======== Stored data ========

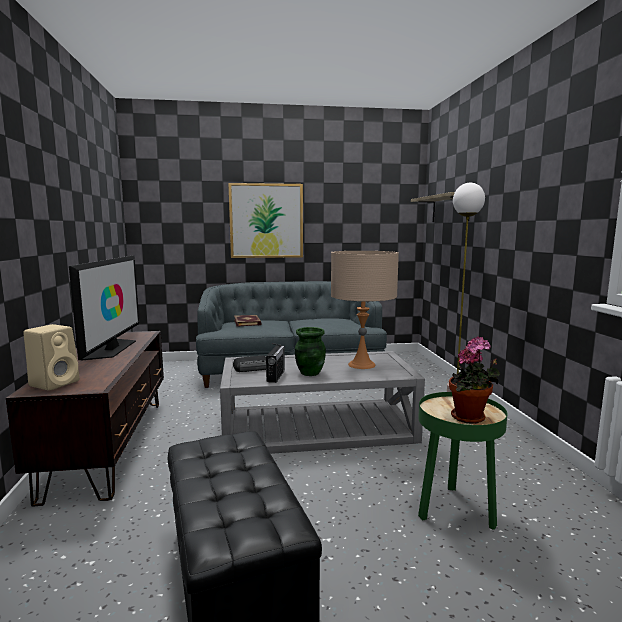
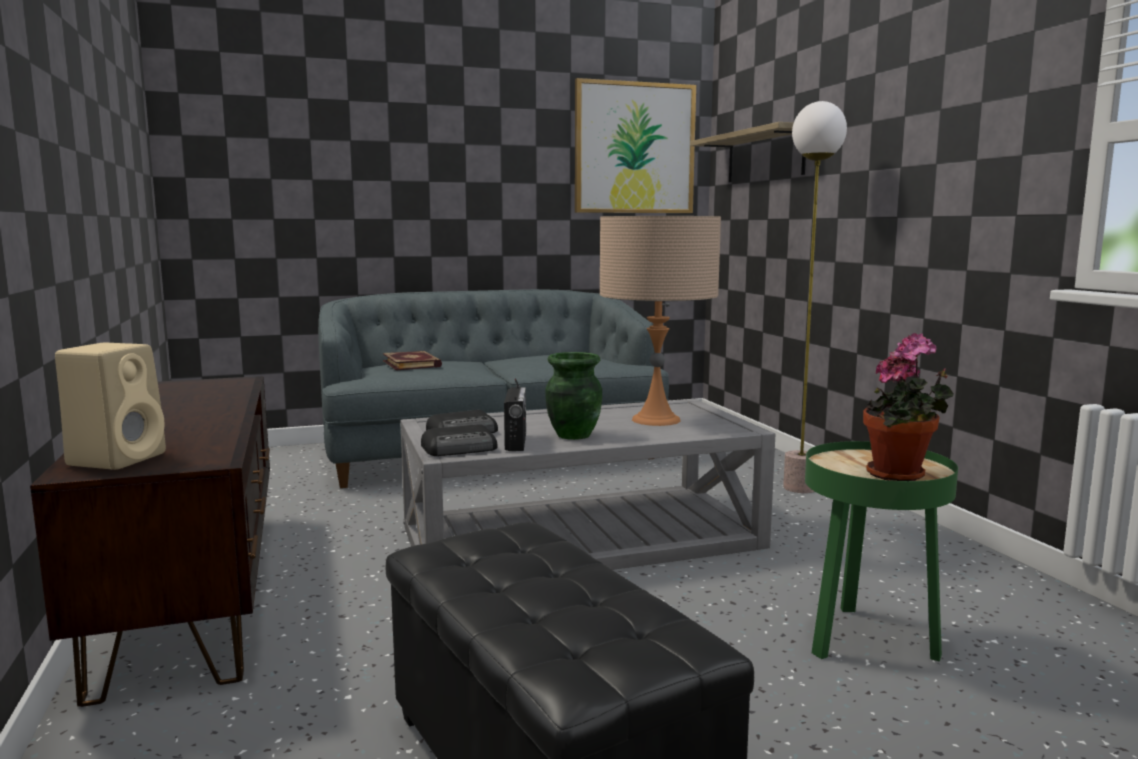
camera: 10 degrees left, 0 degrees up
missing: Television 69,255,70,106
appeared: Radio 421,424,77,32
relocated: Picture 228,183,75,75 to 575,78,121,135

========

- **Task directions**
Leave the images out and transcribe the rest of the material exactly.

- **Task answer**
camera: 10 degrees left, 0 degrees up
missing: Television 69,255,70,106
appeared: Radio 421,424,77,32
relocated: Picture 228,183,75,75 to 575,78,121,135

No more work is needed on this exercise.